Provided data –
^^^^^^^^^^^^^^^^
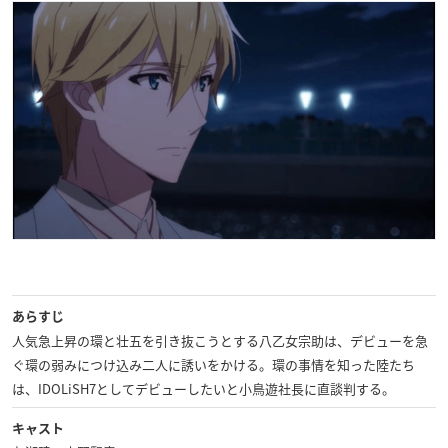
あらすじ
人気急上昇の環と壮五を引き抜こうとする八乙女宗助は、デビューを急
ぐ環の弱みにつけ込み二人に誘いをかける。環の事情を知った陸たち
は、IDOLiSH7としてデビューしたいと小鳥遊社長に直談判する。
キャスト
^^^^^^^^^^^^^^^^
What this task involves – State how many lines of the data contain the string "環の事情を知った陸たち", treating case as significant. Give only the number.

Finished exercise – 1